Tarihsicilik ve Kader Efsanesi


Bölüm 1

Siyasete karşı gerçekten bilimsel, yahut felsefi bir tutumun ve genel olarak toplumsal yaşamı derinlemesine bir anlayışın, insanlık tarihi üstünde inceden inceye düşünmeye ve yorum yapmaya dayanmak zorunda olduğu inancı pek yaygındır. Alelade insanın kendi hayatının kuruluşunu ve kişisel tecrübeleriyle küçük mücadelelerinin önemini tartışmasız kabul edivermesine karşılık, toplum bilimcisinin ya da filozofun bu gibi şeylere daha yüksek bir düzeyden bakması gerektiği söylenir. O, insanlığın genel gelişimi içinde bireyi hayli önemsiz bir araç, bir satranç piyonu diye görecektir. Ve, Tarihin Sahnesinde gerçekten önemli aktörlerin ya Büyük Milletler ve onların Büyük Önderleri, ya da belki Büyük Sınıflar, yahut Büyük Düşünceler olduğunu keşfedecektir. Bu, her nasıl oluyorsa, Tarihin Sahnesinde oynanan temsilin anlamını kavramaya, tarihsel gelişimin yasalarını anlamaya çalışacaktır. Eğer bunda başarıya ulaşırsa, şüphesiz, gelecekteki gelişmeleri de önceden kestirebilecektir. Ondan sonra siyaseti sağlam bir temele oturtacak ve hangi siyasal etkinlikleri başarılı, hangilerinin başarısız olacaklarının olasılığını söyleyerek bize pratik öğüt verecektir. 

Bu, benim tarihsicilik dediğim tutumun kısa bir anlatımıdır. Tarihsicilik eski bir düşüncedir, ya da daha doğrusu, gevşekçe birleştirilmiş bir düşünceler topluluğudur; ne yazık ki, bizim manevi atmosferimizin, çoğucası tartışmasız kabul edilecek ve hakkında hemen hiç şüphe beslenmeyecek kadar bütünlenmiş bir parçası olmuştur.

Tarihsicilik:
 Tarih biliminin kendine ait karşı konulmaz kanunlar çerçevesinde ve düz bir çizgi halinde geliştiği bu kanunların keşfiyle geleceğin bugünden kurulabileceği ve sosyal bilimlerin görevinin bu olduğu fikrini savunan felsefi akıma verilen isimdir.

Bir başka yerde, toplum bilimlerine tarihsici yaklaşımın yoksul sonuçları verdiğini göstermeye çalıştım. Daha iyi sonuçlar verebileceğine inandığım bir başka metodu da özetle belirtmeyi denedim.

Fakat, eğer tarihsicilik değersiz sonuçlar üreten sakat bir yöntemse, onun nasıl ortaya çıktığını ve kendisini bu kadar başarılı olarak nasıl yerleştirdiğini görmek yararlı olabilir. Bu amaçla girişilen tarihsel bir araştırma, aynı zamanda, ana tarihsici öğretinin -yani, tarihin belirli tarihsel ya da evrimsel yasalar tarafından yönetildiği ve bunları keşfetmekle insanın kaderi hakkında kehanette bulunabileceğimiz yolundaki doktrinin çevresinde zamanla birikmiş çeşitli düşünceleri çözümlemeye yarayabilir.

━━━━━━━━

İş Emri 1:
Tarihsicilik metninde Tarihin Sahnesindeki gerçekten önemli aktörler olarak gösterilen adayların tamamını sıralayın.

Sağlanan Malzeme:
━━━━━━━━

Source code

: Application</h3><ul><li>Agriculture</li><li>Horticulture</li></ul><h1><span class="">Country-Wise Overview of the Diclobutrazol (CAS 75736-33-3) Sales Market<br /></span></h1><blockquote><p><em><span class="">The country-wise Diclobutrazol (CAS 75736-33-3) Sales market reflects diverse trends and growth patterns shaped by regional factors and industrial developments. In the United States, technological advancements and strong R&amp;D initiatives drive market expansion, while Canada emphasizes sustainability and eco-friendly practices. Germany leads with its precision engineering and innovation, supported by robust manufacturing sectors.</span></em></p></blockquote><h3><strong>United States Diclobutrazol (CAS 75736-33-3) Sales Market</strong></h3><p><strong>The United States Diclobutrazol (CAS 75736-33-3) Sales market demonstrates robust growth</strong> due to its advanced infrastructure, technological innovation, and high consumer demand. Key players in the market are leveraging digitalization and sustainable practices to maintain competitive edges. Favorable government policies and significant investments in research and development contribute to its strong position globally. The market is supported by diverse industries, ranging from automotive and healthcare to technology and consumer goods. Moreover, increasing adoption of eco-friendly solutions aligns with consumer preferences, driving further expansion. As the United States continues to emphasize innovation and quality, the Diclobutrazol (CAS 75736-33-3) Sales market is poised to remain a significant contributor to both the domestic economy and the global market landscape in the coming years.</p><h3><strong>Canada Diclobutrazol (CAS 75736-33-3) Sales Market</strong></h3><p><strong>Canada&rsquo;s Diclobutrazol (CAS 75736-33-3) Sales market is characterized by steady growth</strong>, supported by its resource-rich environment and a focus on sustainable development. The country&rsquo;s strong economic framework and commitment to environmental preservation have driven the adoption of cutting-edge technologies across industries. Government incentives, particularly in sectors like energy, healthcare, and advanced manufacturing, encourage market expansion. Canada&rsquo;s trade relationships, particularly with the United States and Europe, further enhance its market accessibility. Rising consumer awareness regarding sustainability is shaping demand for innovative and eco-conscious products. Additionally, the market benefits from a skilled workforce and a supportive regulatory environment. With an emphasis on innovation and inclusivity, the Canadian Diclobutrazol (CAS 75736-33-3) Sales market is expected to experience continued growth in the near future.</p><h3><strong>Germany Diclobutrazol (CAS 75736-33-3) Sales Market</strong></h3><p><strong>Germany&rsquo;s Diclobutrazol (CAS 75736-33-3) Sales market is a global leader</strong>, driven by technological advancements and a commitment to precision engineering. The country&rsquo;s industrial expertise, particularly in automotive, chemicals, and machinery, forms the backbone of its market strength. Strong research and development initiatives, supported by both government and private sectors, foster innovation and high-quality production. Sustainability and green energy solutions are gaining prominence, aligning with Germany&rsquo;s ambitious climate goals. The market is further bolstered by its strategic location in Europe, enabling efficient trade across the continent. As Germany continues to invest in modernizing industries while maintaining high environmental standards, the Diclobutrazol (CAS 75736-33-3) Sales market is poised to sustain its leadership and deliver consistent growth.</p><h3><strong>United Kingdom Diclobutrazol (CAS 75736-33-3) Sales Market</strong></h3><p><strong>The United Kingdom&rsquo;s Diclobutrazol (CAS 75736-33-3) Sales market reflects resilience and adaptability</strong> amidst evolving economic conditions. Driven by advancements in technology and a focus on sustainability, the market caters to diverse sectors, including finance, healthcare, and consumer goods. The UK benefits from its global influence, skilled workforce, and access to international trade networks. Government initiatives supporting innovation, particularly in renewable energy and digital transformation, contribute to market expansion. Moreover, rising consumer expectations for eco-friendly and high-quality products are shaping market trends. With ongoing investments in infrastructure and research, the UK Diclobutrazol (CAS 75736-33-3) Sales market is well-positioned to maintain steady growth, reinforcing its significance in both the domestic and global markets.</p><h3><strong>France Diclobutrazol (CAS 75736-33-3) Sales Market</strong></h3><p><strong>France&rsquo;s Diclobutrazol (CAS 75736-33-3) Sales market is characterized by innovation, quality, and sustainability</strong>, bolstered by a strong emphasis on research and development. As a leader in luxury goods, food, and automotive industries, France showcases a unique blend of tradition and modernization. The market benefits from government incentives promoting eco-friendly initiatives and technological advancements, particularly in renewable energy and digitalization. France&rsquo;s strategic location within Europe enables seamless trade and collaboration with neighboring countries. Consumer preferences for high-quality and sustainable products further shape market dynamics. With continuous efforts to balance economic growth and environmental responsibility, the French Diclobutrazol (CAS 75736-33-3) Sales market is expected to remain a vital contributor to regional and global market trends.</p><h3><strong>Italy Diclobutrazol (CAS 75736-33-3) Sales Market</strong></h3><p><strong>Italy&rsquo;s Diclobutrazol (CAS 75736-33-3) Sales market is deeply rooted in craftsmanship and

━━━━━━━━

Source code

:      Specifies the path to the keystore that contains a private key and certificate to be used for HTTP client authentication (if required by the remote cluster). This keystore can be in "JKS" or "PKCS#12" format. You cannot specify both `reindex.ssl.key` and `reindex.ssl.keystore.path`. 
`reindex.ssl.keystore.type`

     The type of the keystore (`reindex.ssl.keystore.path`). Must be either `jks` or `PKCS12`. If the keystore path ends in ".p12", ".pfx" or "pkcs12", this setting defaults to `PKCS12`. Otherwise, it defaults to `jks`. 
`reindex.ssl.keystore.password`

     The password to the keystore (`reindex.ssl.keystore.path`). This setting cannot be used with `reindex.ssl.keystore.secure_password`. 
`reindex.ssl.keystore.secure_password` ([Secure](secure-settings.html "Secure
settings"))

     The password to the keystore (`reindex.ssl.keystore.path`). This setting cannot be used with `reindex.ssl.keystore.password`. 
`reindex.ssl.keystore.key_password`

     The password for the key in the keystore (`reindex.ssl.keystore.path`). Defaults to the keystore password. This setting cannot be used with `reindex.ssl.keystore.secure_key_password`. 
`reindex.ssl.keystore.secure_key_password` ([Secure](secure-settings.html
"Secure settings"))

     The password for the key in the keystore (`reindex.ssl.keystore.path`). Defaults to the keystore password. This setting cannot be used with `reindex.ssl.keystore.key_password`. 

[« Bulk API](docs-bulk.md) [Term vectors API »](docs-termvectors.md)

━━━━━━━━

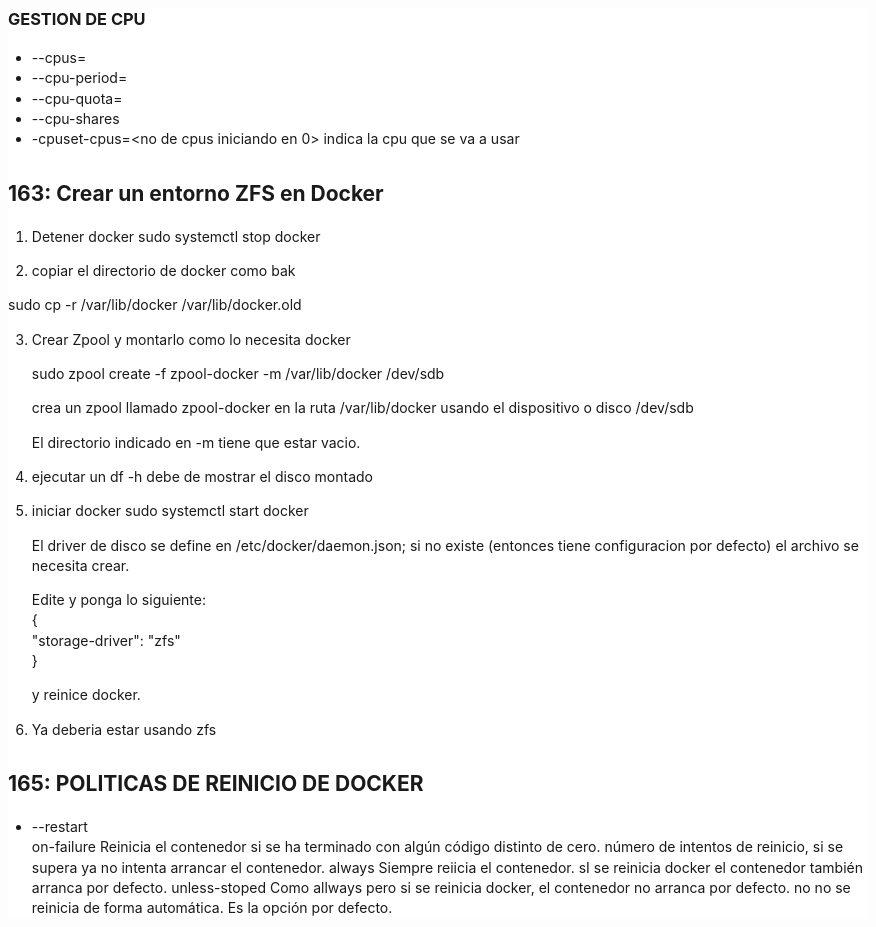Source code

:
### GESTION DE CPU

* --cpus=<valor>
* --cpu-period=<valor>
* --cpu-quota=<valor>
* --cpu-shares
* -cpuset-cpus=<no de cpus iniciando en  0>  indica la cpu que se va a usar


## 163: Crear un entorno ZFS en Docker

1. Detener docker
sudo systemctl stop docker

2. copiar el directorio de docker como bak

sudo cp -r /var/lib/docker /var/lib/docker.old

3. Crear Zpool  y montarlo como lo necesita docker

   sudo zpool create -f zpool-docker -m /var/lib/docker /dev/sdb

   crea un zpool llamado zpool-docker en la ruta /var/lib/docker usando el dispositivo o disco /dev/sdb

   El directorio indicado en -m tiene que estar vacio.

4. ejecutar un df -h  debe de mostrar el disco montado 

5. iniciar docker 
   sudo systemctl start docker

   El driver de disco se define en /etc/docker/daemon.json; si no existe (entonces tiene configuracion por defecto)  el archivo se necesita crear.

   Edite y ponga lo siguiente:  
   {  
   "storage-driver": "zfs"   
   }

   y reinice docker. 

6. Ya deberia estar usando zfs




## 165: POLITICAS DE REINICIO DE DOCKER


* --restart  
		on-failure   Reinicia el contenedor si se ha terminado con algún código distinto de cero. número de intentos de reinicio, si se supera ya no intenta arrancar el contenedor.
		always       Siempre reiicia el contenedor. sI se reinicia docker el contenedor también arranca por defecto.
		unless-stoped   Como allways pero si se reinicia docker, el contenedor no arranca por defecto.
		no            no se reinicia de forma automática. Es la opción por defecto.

━━━━━━━━

İş Emri 2:
Kayıtlarda "sudo cp -r /var/lib/docker" ifadesini içeren satırdan "4. ejecutar un" ifadesini içeren satıra kadar uzanan bölümü, her iki uç satır da dahil olmak üzere, hiçbir değişiklik yapmadan aktarın.

Görev Yanıtı 1:
- Büyük Milletler
- Büyük Milletlerin Büyük Önderleri
- Büyük Sınıflar
- Büyük Düşünceler

Görev Yanıtı 2:
sudo cp -r /var/lib/docker /var/lib/docker.old

3. Crear Zpool  y montarlo como lo necesita docker

   sudo zpool create -f zpool-docker -m /var/lib/docker /dev/sdb

   crea un zpool llamado zpool-docker en la ruta /var/lib/docker usando el dispositivo o disco /dev/sdb

   El directorio indicado en -m tiene que estar vacio.

4. ejecutar un df -h  debe de mostrar el disco montado 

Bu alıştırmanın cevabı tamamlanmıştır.